Можно поймать автора этих строк, этого словесного портрета как раз на слове: не было ли сказано, что в каждом обожании провидел наш герой потерю и разрыв? Было сказано. Но предчувствие, провидение не избавляют от необходимости жить. Мало что кому чудится? И Гений имеет право считать себя простым смертным. Он даже обязан таковым считать себя. Он и считает. Как раз не считает он себя Гением! Только посредственность мыслит себя исключением. Или безумец. «Председатель земного шара» Велемир Хлебников, «гений Игорь Северянин». Безумства на грани гения. Гений прост. Видит все и ничего не видит. Он живет только настоящей минутой, иначе он не гений, а гениальный начальник планового отдела. Бухгалтер.

Главная тайна – гений был закрыт от самого себя.

Такое не просто дается. Воля, воля и еще раз воля. Ничего, что принято считать самоанализом.

Он сам с собой говорил на новоязе!

Здесь надо отречься от всего сказанного, потому что он сам не подписался бы ни под одним словом, что подобраны в «синкретические» ряды, приведенные выше, но мы рисуем портрет, и, отбросив попытки уловить сходство и проникнуть в тайну музыки, займемся чистой фотографией – нынче в моде коллажи и фотоинсталляции, всякая такая эффектная «наглядная агитация» в духе Уорхолла и его далеко убежавших китайских и французских последователей.

К сожалению, Россия уже тогда переставала быть культурной страной в европейском понимании, поэтому лучше отнести первое серьезное событие в его жизни, связанное с сексом, в пору, когда Россия еще была похожа на культурную страну, по инерции – примерно, в начале двадцатых годов. Ему потому и пришлось обитать и в двадцатые, и в тридцатые, и далее – ущемленно, – только сейчас ему не осталось места, – потому, забегая вперед, скажем: он жил между началом прошлого века в России и его концом, то есть концом России. Если кто-то считает, что Россия жива, то можно сказать иначе: Владислав Жданович жил между началом последнего века России и его концом. То есть он жил с 22-го года прошлого уже века в полном и абсолютном одиночестве. Можно сказать, он вовсе и не жил!

Гибнуть, точнее, издыхать культура начала незадолго до 17-го. Можно было бы с натяжкой назвать это охранительным самоубийством. Инерция длилась до 22-го – ведь художник – еще и провидец поневоле.

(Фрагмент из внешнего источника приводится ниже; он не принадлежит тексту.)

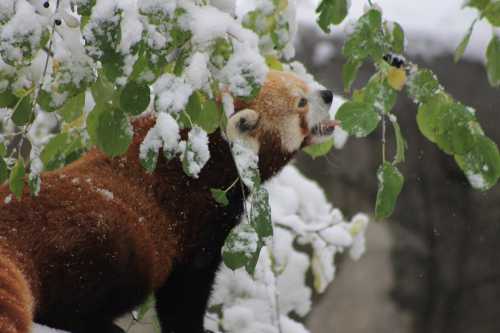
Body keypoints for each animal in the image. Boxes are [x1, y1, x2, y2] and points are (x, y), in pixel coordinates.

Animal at [0, 70, 336, 332]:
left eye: (303, 82)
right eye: (301, 103)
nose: (329, 94)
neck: (212, 158)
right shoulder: (194, 217)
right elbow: (185, 292)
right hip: (107, 241)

Потом была инерция инерции. Пир во время чумы. Невероятная смесь дикости и драгоценных обломков. Погибли сначала литература и поэзия, потом живопись и театр. Выдержала музыка. Настоящая. Такая, какую он писал. Не прицепишься. Она исчезда последней. У нас на глазах.

Попутно исчезла философия, но он и так ее не замечал. Вера же его заключалась в прописях новояза, доступного деревенской женщине, что приходила убираться.